DSP: The idea is to come together in an activity to highlight the importance of Section J, and the consequences of not paying attention to it and of not upholding the principles and the issues that are discussed, on one side, and on the other side we were able to start planning with Isis International how we worked together during this previous process and then during the Beijing + 20 discussions, in the sort of information and communication group that could really disseminate and work together to have the news and information that we need at other moments of this process throughout these 20 years. We came together with other organisations at the international level and we did cover the discussions of what was going on and being very active and so on. So I think other organisations will come in, but for the time being Isis International is one of our main partners. And UN Women is also interested in having – next February – the whole month dedicated to Section J and to promote the issues in Section J.So plans are that we will put Section J on the table again and do activities around it. It’s also time to bring young girls into the Section J discussion, especially because of technology.
JM: I recognise that Section J is critical for the realisation of all the other areas of concern. Also that in order to revive the women’s media pool, we could potentially have a few panels at the B+20 review, bring women from grassroots media movements together to cover B+20 in NY, linking B+20 review to grassroots media and solidarity with those not there, having a big Feminist Tech Exchange maybe around B+20, and a coverage shared globally. Also this goes back to APCs role since Beijing in 1995… it feels like we now have something to organise around.

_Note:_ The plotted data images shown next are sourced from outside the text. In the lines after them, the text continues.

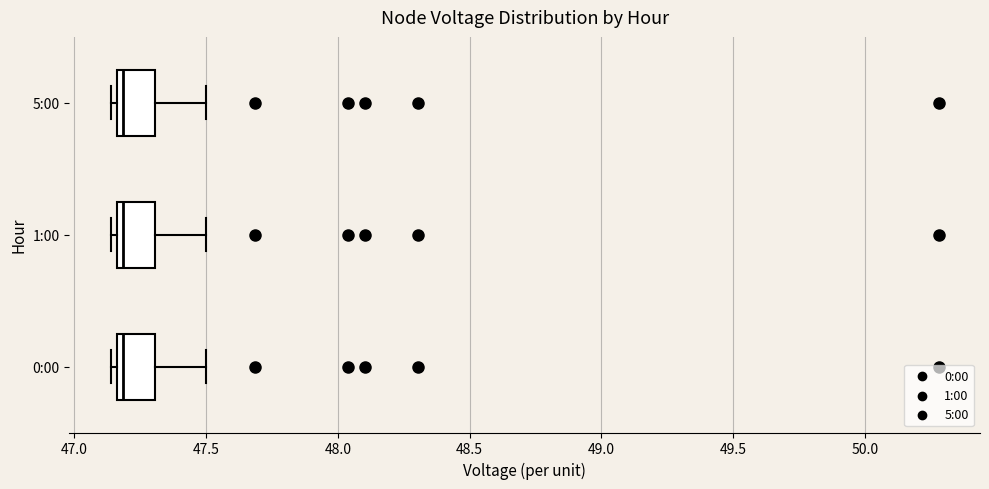

Reading bottom to top, transcribe this box plot: for each box, give where its median line is, the range the box spans, and where its two whiskers end, as read against the x-axis. The values are not printed on the chart, so give them approximately, as read against the axis.

0:00: median 47.20, box 47.15 to 47.30, whiskers 47.15 (just left of the box's left edge) to 47.50
1:00: median 47.20, box 47.15 to 47.30, whiskers 47.15 (just left of the box's left edge) to 47.50
5:00: median 47.20, box 47.15 to 47.30, whiskers 47.15 (just left of the box's left edge) to 47.50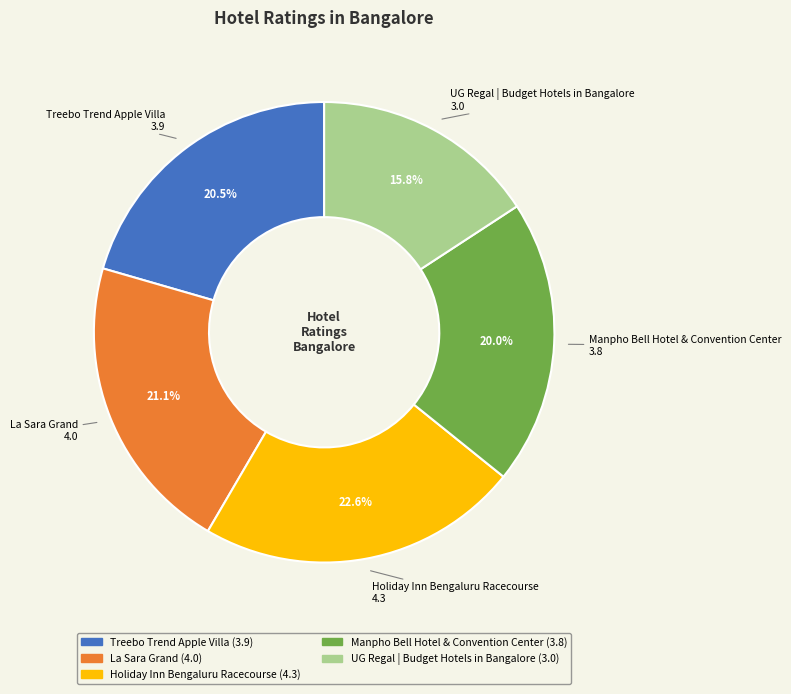

To the nearest percent, what is the difference between the largest and smallest slice percentages?

7%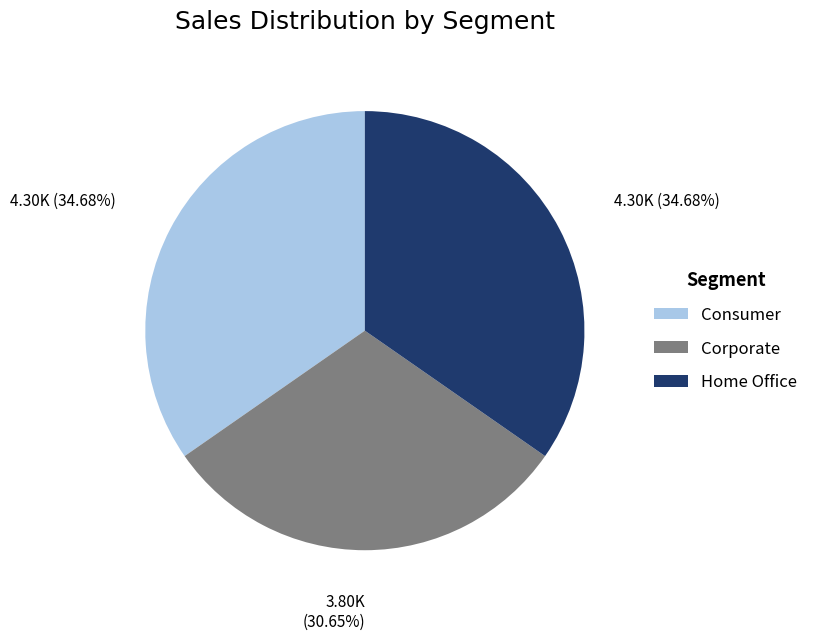

Is there a majority slice in this chart?

No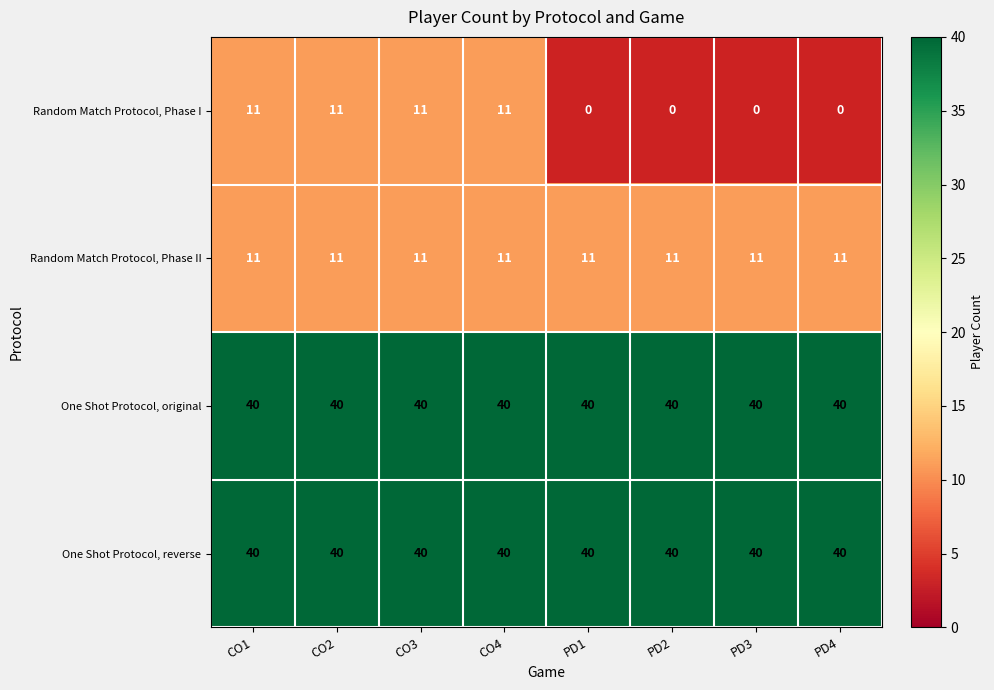

Is it true that Random Match Protocol, Phase I equals 11 at CO3?

True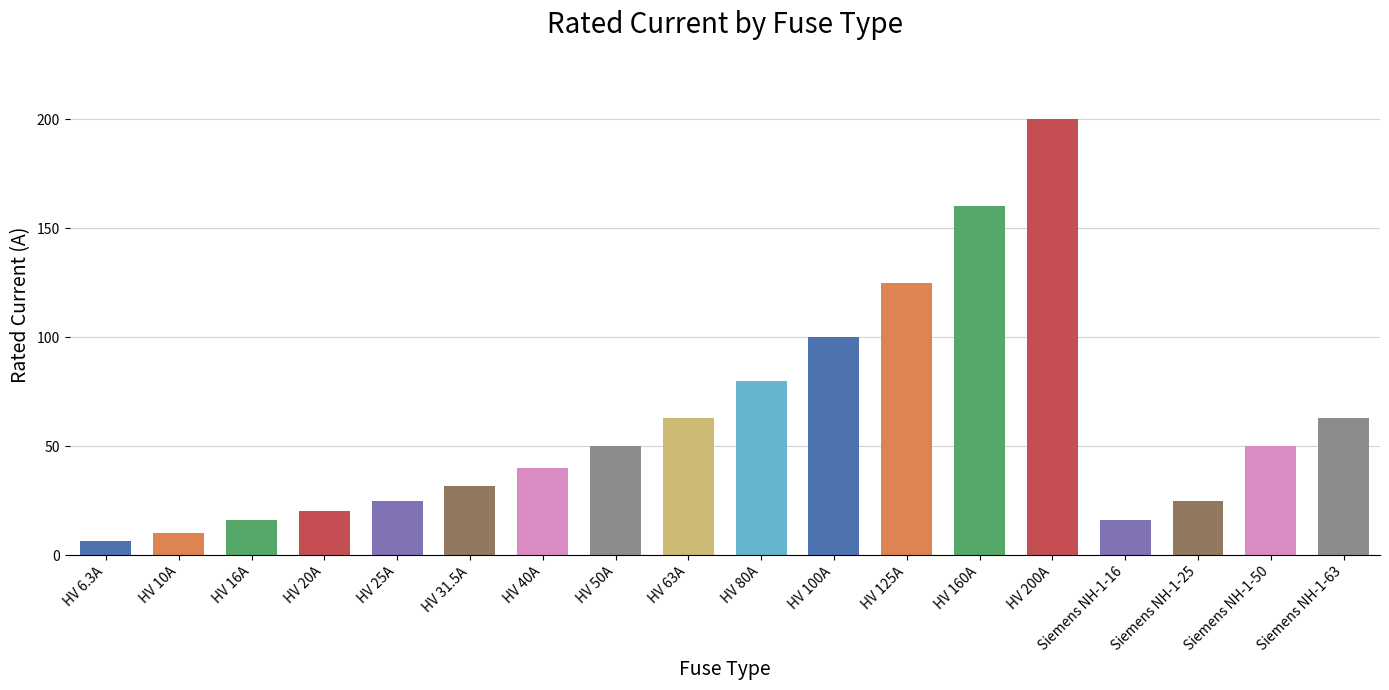

What is the average value?

60.0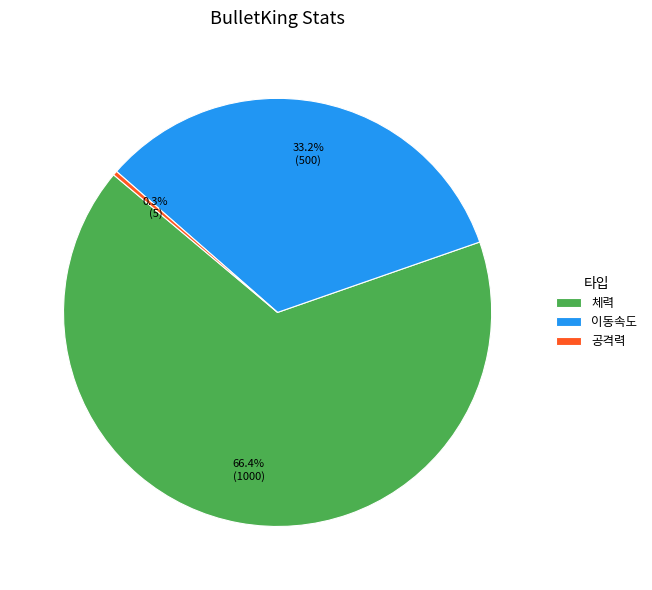

What portion of the pie excludes 공격력?

99.7%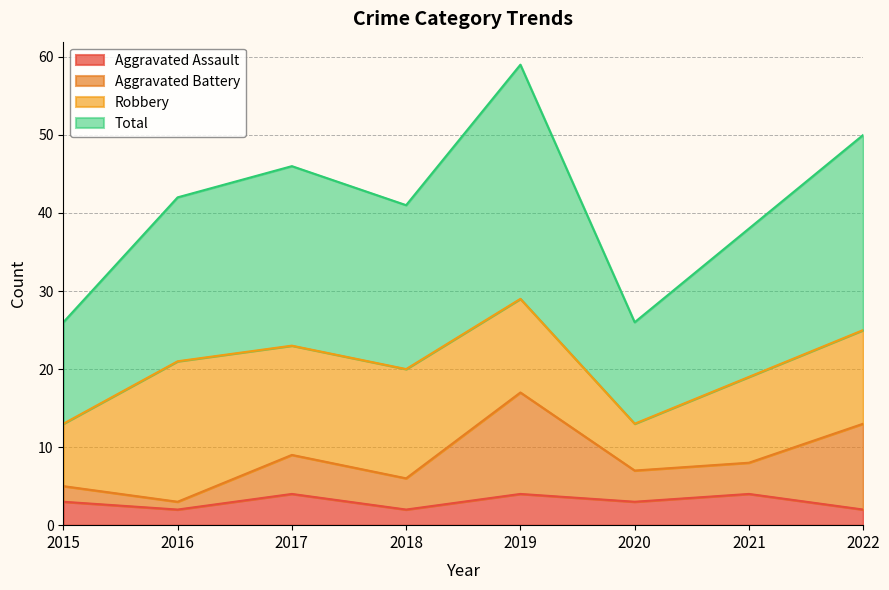

Which category has the lowest value across all series?

2016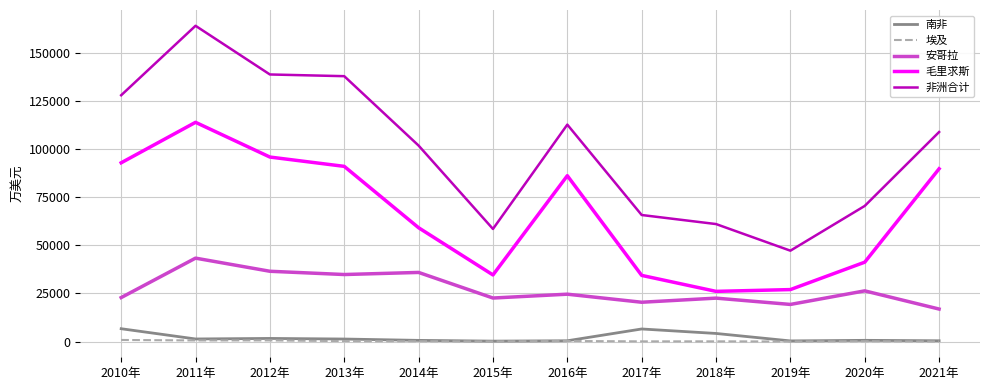

Does the chart display data point markers on the line(s)?

No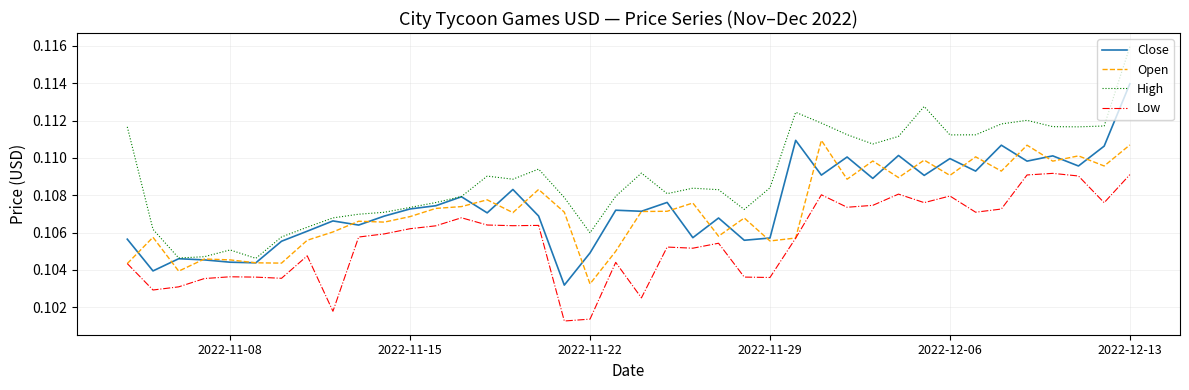

Rank the series by their maximum value, from lowest to highest.

Low, Open, Close, High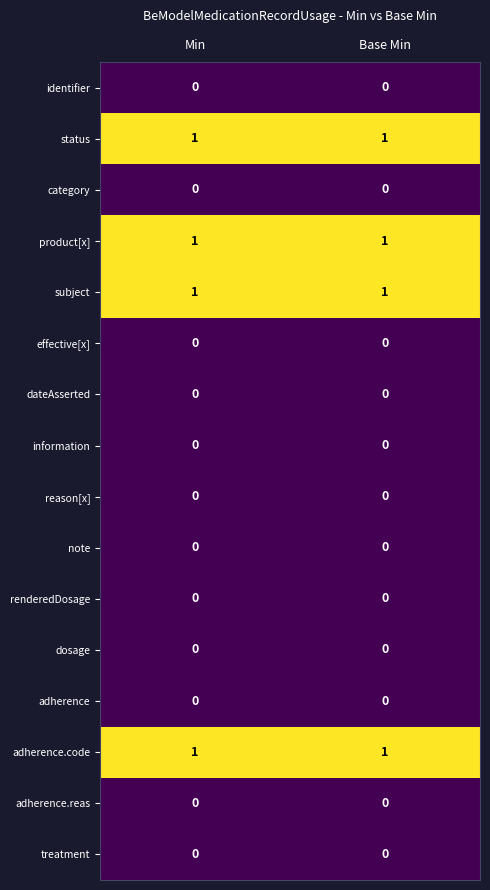

Is it true that treatment equals 0 at Min?

True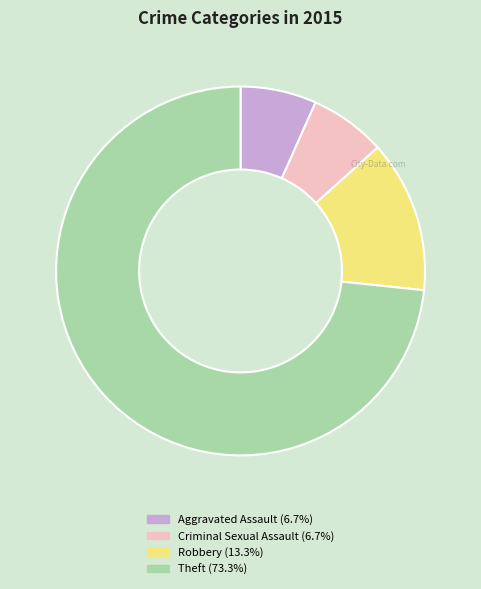

Do Theft and Criminal Sexual Assault together represent more than half of the pie?

Yes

FF: I remember Jan saying in the Gender Links presentation she made, that there has been a deprioritisation in any conversations around gender, media and ICTs. How can this make any sense, when we live in a reality that shows that this is a big issue? Because on one hand we are saying there is more recognition in general about tech-related violence against women, which also relates to the media issue, but on the other hand we see that practically those things are very deprioritised on the agenda. Why does that happen?
JM: I think it happens because there is an ‘immediacy’ that is felt when we talk about things like poverty, HIV and AIDS, militarisation etc. Media and ICTs are often seen as ‘soft’ issues – not even spoken about in relation to rights.
DSP: Perhaps one of the things is that even in the women’s movement, people see technology as a tool, and they don’t take time to analyse the political and social meanings and relevance. Once they start doing that, then other things come up. But it has been difficult, we know very well even from our work, in all our work supporting women’s organisations, it was more the need to access and start using it as a tool than thinking about the politics and policies around it. I would say that is a big step that has to be made, and that perhaps can help to change the perspective in which we look at these things. I think it’s important to highlight Section J again, and we are also looking at the debate that’s taking place within Unesco and the global alliance of media, because take women in the media, even if there are more women than before, what about gender issues, what about the gender perspective? There’s still a lot to be done, but there are ways to work around this Section J so as to tell these women in the media, ok here we have agreements by governments and so on, and we should try to work with them, taking women into account, and so on. So I think that’s also a task.